Schematic representation of a molecular machine drilling through the cell membrane as would occur following light activation. [Image: Tour Research Group/Rice University]
To help combat the challenge of antimicrobial resistance, researchers at Rice University, USA, have developed light-activated molecular machines (MMs) that can kill bacteria by drilling tiny holes in their cell membranes (Sci. Adv., doi: 10.1126/sciadv.abm2055). The researchers believe that bacteria would be unlikely to develop resistance against such a mechanical mechanism of action, as compared with a conventional chemical one.
A threat to public health
According to the World Health Organization, antimicrobial resistance is one of the top 10 global public health threats facing humanity today. The phenomenon occurs when bacteria and other microorganisms change over time and no longer respond to medication, leading to more serious infections, longer recovery times and even death.
“New antibacterial agents are urgently needed because bacteria have developed resistance to all or almost all conventional antibiotics,” says Ana Luisa Santos, a postdoctoral fellow and first author of the study. “This means that otherwise treatable infections that could be routinely managed with a course of antibiotics may soon become untreatable.”
To this end, Santos and her colleagues explored a mechanical approach to killing bacteria, which is unlike other approaches involving antibacterial compounds. Their work advances previous research, also at Rice, that demonstrated MMs driven by light that can drill holes in the membranes of individual cells. Notably, in this latest iteration, the nanoscale drills were made to be triggered by visible light (405 nm), rather than harmful ultraviolet light, by adding a nitrogen group.
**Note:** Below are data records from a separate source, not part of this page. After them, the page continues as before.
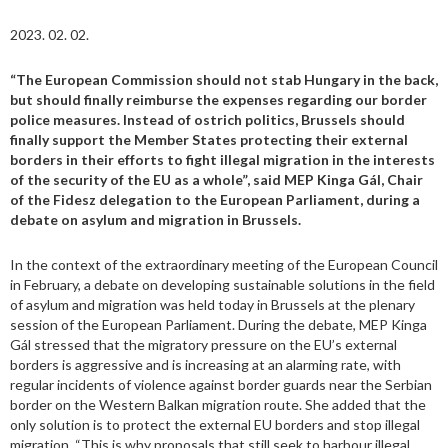
2023. 02. 02.
“The European Commission should not stab Hungary in the back,
but should finally reimburse the expenses regarding our border
police measures. Instead of ostrich politics, Brussels should
finally support the Member States protecting their external
borders in their efforts to fight illegal migration in the interests
of the security of the EU as a whole”, said MEP Kinga Gál, Chair
of the Fidesz delegation to the European Parliament, during a
debate on asylum and migration in Brussels.
In the context of the extraordinary meeting of the European Council
in February, a debate on developing sustainable solutions in the field
of asylum and migration was held today in Brussels at the plenary
session of the European Parliament. During the debate, MEP Kinga
Gál stressed that the migratory pressure on the EU’s external
borders is aggressive and is increasing at an alarming rate, with
regular incidents of violence against border guards near the Serbian
border on the Western Balkan migration route. She added that the
only solution is to protect the external EU borders and stop illegal
migration. “This is why proposals that still seek to harbour illegal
An effective bacteria-killing machine
Top: Schematics showing two variants of light-activated molecular machines. Bottom: A transmission electron microscope image showing Escherichia coli bacteria in various stages of degradation after exposure to light-activated molecular drills. [Image: Tour Research Group/M. Meyer/Rice University]
Each MM consists of a paddle-like chain of atoms that acts as a rotor, mounted to a stationary cell-targeting molecule. It binds to the membrane of bacteria, and once activated by LED light, undergoes a conformational change that results in a unidirectional 360-degree rotation at roughly 3 MHz. The MM then drills through the membrane in a matter of minutes, causing the intracellular contents of the bacteria to leak out, ultimately leading to their death.
“In our work, fast molecular machines rapidly killed all strains of bacteria tested, both Gram-negative and Gram-positive, including a methicillin-resistant strain of Staphylococcus aureus (MRSA),” says Santos. “These molecular machines thus have a broad spectrum of antibacterial activity.”
To ensure that the killing was not caused by illumination alone, the researchers performed control experiments under the same conditions without the presence of MMs. They observed only a slight reduction in the number of bacterial cells, whereas the bacterial population was completely eliminated by MMs within as little as two minutes of light activation, which vastly outpaces conventional antibiotics.
Santos and her colleagues also found that repeated exposure to MMs—in this case, 20 cycles—did not result in the development of antibacterial resistance.
Need for precise targeting
For the next generation of nanodrills, the researchers are working on developing MMs that can specifically target pathogens of interest, such as MRSA, in order to minimize damage to host cells and the natural microbiota of the body. Given the need for light to reach the bacteria, they believe that MMs could treat skin infections—in particular, those associated with burn wounds.
“Burn wounds have a high infection rate, and burn wound infection can be a significant cause of death in burn patients,” Santos says. “Molecular machines can be applied locally to the wound and be activated by light to exert their antibacterial activity at the site where it is needed.”